* What you will do
In the entries below, find the lines with the word "source" and copy them.

* Exercise materials

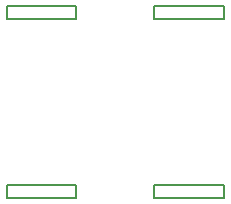
<source format=gbr>
%TF.GenerationSoftware,Altium Limited,Altium Designer,21.8.1 (53)*%
G04 Layer_Color=16711935*
%FSLAX26Y26*%
%MOIN*%
%TF.SameCoordinates,2531CBD8-4BF0-4D0B-A877-44D4BE5F07E3*%
%TF.FilePolarity,Positive*%
%TF.FileFunction,Other,Top_3D_Body*%
%TF.Part,Single*%
G01*
G75*
%TA.AperFunction,NonConductor*%
%ADD25C,0.007874*%
D25*
X129961Y-317567D02*
X362244D01*
X129961D02*
Y-274260D01*
X362244D01*
Y-317567D02*
Y-274260D01*
X-362244Y278543D02*
Y321850D01*
Y278543D02*
X-129961D01*
Y321850D01*
X-362244D02*
X-129961D01*
X129961Y278543D02*
Y321850D01*
Y278543D02*
X362244D01*
Y321850D01*
X129961D02*
X362244D01*
X-362244Y-317185D02*
Y-273878D01*
Y-317185D02*
X-129961D01*
Y-273878D01*
X-362244D02*
X-129961D01*
%TF.MD5,3a0a5092d015ffa26c2dc980d860d68f*%
M02*

</source>
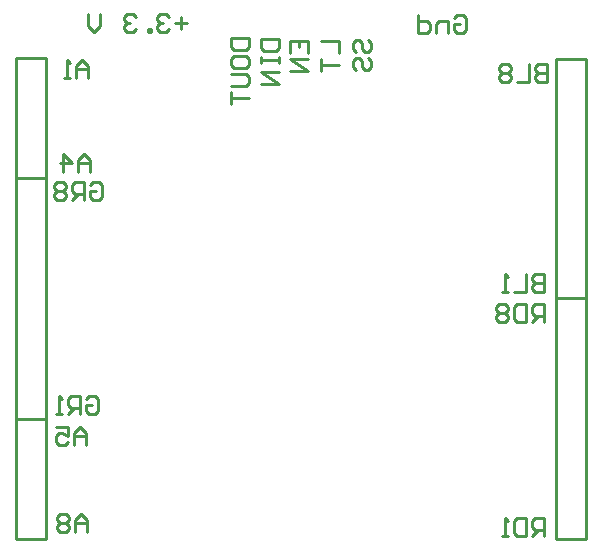
<source format=gbo>
%FSLAX43Y43*%
%MOMM*%
G71*
G01*
G75*
G04 Layer_Color=32896*
%ADD10R,1.500X1.400*%
%ADD11R,1.600X0.600*%
%ADD12R,0.600X1.600*%
%ADD13R,1.400X1.500*%
%ADD14O,2.000X0.350*%
%ADD15O,0.350X2.000*%
%ADD16C,0.300*%
%ADD17C,0.500*%
%ADD18R,1.700X1.700*%
%ADD19C,1.700*%
%ADD20C,1.500*%
%ADD21R,1.500X1.500*%
%ADD22C,1.270*%
%ADD23C,0.250*%
%ADD24C,0.600*%
%ADD25C,0.200*%
%ADD26C,0.254*%
%ADD27R,1.703X1.603*%
%ADD28R,1.803X0.803*%
%ADD29R,0.803X1.803*%
%ADD30R,1.603X1.703*%
%ADD31O,2.203X0.553*%
%ADD32O,0.553X2.203*%
%ADD33R,1.903X1.903*%
%ADD34C,1.903*%
%ADD35C,1.703*%
%ADD36R,1.703X1.703*%
%ADD37C,1.473*%
D26*
X870Y4690D02*
Y14850D01*
Y4690D02*
X890Y4670D01*
X3430D01*
Y14850D01*
X870D02*
Y35200D01*
Y14850D02*
X3430D01*
Y35150D01*
X870Y35200D02*
X3380D01*
X870D02*
Y45340D01*
Y35200D02*
X3380D01*
X3430Y35150D02*
Y45340D01*
X870D02*
X3430D01*
X46590Y4630D02*
Y25070D01*
X46600Y25080D01*
X49140D01*
X49120Y4640D02*
Y25100D01*
X49110Y4630D02*
X49120Y4640D01*
X46590Y4630D02*
X49110D01*
X46610Y45320D02*
X49120D01*
X49100Y45300D02*
X49120Y45320D01*
Y25100D02*
Y45320D01*
X46600Y25080D02*
X49140D01*
X46590Y25070D02*
X46600Y25080D01*
X46590Y25070D02*
Y45300D01*
X6814Y16530D02*
X7068Y16784D01*
X7576D01*
X7830Y16530D01*
Y15514D01*
X7576Y15260D01*
X7068D01*
X6814Y15514D01*
Y16022D01*
X7322D01*
X6306Y15260D02*
Y16784D01*
X5545D01*
X5291Y16530D01*
Y16022D01*
X5545Y15768D01*
X6306D01*
X5799D02*
X5291Y15260D01*
X4783D02*
X4275D01*
X4529D01*
Y16784D01*
X4783Y16530D01*
X7174Y34600D02*
X7428Y34854D01*
X7936D01*
X8190Y34600D01*
Y33584D01*
X7936Y33330D01*
X7428D01*
X7174Y33584D01*
Y34092D01*
X7682D01*
X6666Y33330D02*
Y34854D01*
X5905D01*
X5651Y34600D01*
Y34092D01*
X5905Y33838D01*
X6666D01*
X6159D02*
X5651Y33330D01*
X5143Y34600D02*
X4889Y34854D01*
X4381D01*
X4127Y34600D01*
Y34346D01*
X4381Y34092D01*
X4127Y33838D01*
Y33584D01*
X4381Y33330D01*
X4889D01*
X5143Y33584D01*
Y33838D01*
X4889Y34092D01*
X5143Y34346D01*
Y34600D01*
X4889Y34092D02*
X4381D01*
X6840Y12610D02*
Y13626D01*
X6332Y14134D01*
X5824Y13626D01*
Y12610D01*
Y13372D01*
X6840D01*
X4301Y14134D02*
X5316D01*
Y13372D01*
X4809Y13626D01*
X4555D01*
X4301Y13372D01*
Y12864D01*
X4555Y12610D01*
X5063D01*
X5316Y12864D01*
X6910Y5230D02*
Y6246D01*
X6402Y6754D01*
X5894Y6246D01*
Y5230D01*
Y5992D01*
X6910D01*
X5386Y6500D02*
X5133Y6754D01*
X4625D01*
X4371Y6500D01*
Y6246D01*
X4625Y5992D01*
X4371Y5738D01*
Y5484D01*
X4625Y5230D01*
X5133D01*
X5386Y5484D01*
Y5738D01*
X5133Y5992D01*
X5386Y6246D01*
Y6500D01*
X5133Y5992D02*
X4625D01*
X7160Y35760D02*
Y36776D01*
X6652Y37284D01*
X6144Y36776D01*
Y35760D01*
Y36522D01*
X7160D01*
X4875Y35760D02*
Y37284D01*
X5636Y36522D01*
X4621D01*
X6960Y43690D02*
Y44706D01*
X6452Y45214D01*
X5944Y44706D01*
Y43690D01*
Y44452D01*
X6960D01*
X5436Y43690D02*
X4929D01*
X5183D01*
Y45214D01*
X5436Y44960D01*
X45590Y27074D02*
Y25550D01*
X44828D01*
X44574Y25804D01*
Y26058D01*
X44828Y26312D01*
X45590D01*
X44828D01*
X44574Y26566D01*
Y26820D01*
X44828Y27074D01*
X45590D01*
X44066D02*
Y25550D01*
X43051D01*
X42543D02*
X42035D01*
X42289D01*
Y27074D01*
X42543Y26820D01*
X45560Y23010D02*
Y24534D01*
X44798D01*
X44544Y24280D01*
Y23772D01*
X44798Y23518D01*
X45560D01*
X45052D02*
X44544Y23010D01*
X44036Y24534D02*
Y23010D01*
X43275D01*
X43021Y23264D01*
Y24280D01*
X43275Y24534D01*
X44036D01*
X42513Y24280D02*
X42259Y24534D01*
X41751D01*
X41497Y24280D01*
Y24026D01*
X41751Y23772D01*
X41497Y23518D01*
Y23264D01*
X41751Y23010D01*
X42259D01*
X42513Y23264D01*
Y23518D01*
X42259Y23772D01*
X42513Y24026D01*
Y24280D01*
X42259Y23772D02*
X41751D01*
X45800Y44874D02*
Y43350D01*
X45038D01*
X44784Y43604D01*
Y43858D01*
X45038Y44112D01*
X45800D01*
X45038D01*
X44784Y44366D01*
Y44620D01*
X45038Y44874D01*
X45800D01*
X44276D02*
Y43350D01*
X43261D01*
X42753Y44620D02*
X42499Y44874D01*
X41991D01*
X41737Y44620D01*
Y44366D01*
X41991Y44112D01*
X41737Y43858D01*
Y43604D01*
X41991Y43350D01*
X42499D01*
X42753Y43604D01*
Y43858D01*
X42499Y44112D01*
X42753Y44366D01*
Y44620D01*
X42499Y44112D02*
X41991D01*
X45560Y4910D02*
Y6434D01*
X44798D01*
X44544Y6180D01*
Y5672D01*
X44798Y5418D01*
X45560D01*
X45052D02*
X44544Y4910D01*
X44036Y6434D02*
Y4910D01*
X43275D01*
X43021Y5164D01*
Y6180D01*
X43275Y6434D01*
X44036D01*
X42513Y4910D02*
X42005D01*
X42259D01*
Y6434D01*
X42513Y6180D01*
X19056Y47070D02*
X20580D01*
Y46308D01*
X20326Y46054D01*
X19310D01*
X19056Y46308D01*
Y47070D01*
Y44785D02*
Y45293D01*
X19310Y45546D01*
X20326D01*
X20580Y45293D01*
Y44785D01*
X20326Y44531D01*
X19310D01*
X19056Y44785D01*
Y44023D02*
X20326D01*
X20580Y43769D01*
Y43261D01*
X20326Y43007D01*
X19056D01*
Y42499D02*
Y41484D01*
Y41992D01*
X20580D01*
X21636Y46960D02*
X23160D01*
Y46198D01*
X22906Y45944D01*
X21890D01*
X21636Y46198D01*
Y46960D01*
Y45436D02*
Y44929D01*
Y45183D01*
X23160D01*
Y45436D01*
Y44929D01*
Y44167D02*
X21636D01*
X23160Y43151D01*
X21636D01*
X24116Y45814D02*
Y46830D01*
X25640D01*
Y45814D01*
X24878Y46830D02*
Y46322D01*
X25640Y45306D02*
X24116D01*
X25640Y44291D01*
X24116D01*
X26746Y46830D02*
X28270D01*
Y45814D01*
X26746Y45306D02*
Y44291D01*
Y44799D01*
X28270D01*
X29660Y45874D02*
X29406Y46128D01*
Y46636D01*
X29660Y46890D01*
X29914D01*
X30168Y46636D01*
Y46128D01*
X30422Y45874D01*
X30676D01*
X30930Y46128D01*
Y46636D01*
X30676Y46890D01*
X29660Y44351D02*
X29406Y44605D01*
Y45113D01*
X29660Y45366D01*
X29914D01*
X30168Y45113D01*
Y44605D01*
X30422Y44351D01*
X30676D01*
X30930Y44605D01*
Y45113D01*
X30676Y45366D01*
X15380Y48302D02*
X14364D01*
X14872Y48810D02*
Y47794D01*
X13856Y48810D02*
X13603Y49064D01*
X13095D01*
X12841Y48810D01*
Y48556D01*
X13095Y48302D01*
X13349D01*
X13095D01*
X12841Y48048D01*
Y47794D01*
X13095Y47540D01*
X13603D01*
X13856Y47794D01*
X12333Y47540D02*
Y47794D01*
X12079D01*
Y47540D01*
X12333D01*
X11063Y48810D02*
X10809Y49064D01*
X10302D01*
X10048Y48810D01*
Y48556D01*
X10302Y48302D01*
X10556D01*
X10302D01*
X10048Y48048D01*
Y47794D01*
X10302Y47540D01*
X10809D01*
X11063Y47794D01*
X8016Y49064D02*
Y48048D01*
X7509Y47540D01*
X7001Y48048D01*
Y49064D01*
X37984Y48730D02*
X38238Y48984D01*
X38746D01*
X39000Y48730D01*
Y47714D01*
X38746Y47460D01*
X38238D01*
X37984Y47714D01*
Y48222D01*
X38492D01*
X37476Y47460D02*
Y48476D01*
X36715D01*
X36461Y48222D01*
Y47460D01*
X34937Y48984D02*
Y47460D01*
X35699D01*
X35953Y47714D01*
Y48222D01*
X35699Y48476D01*
X34937D01*
M02*

</source>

* Exercise output
<source format=gbr>
</source>
<source format=gbo>
</source>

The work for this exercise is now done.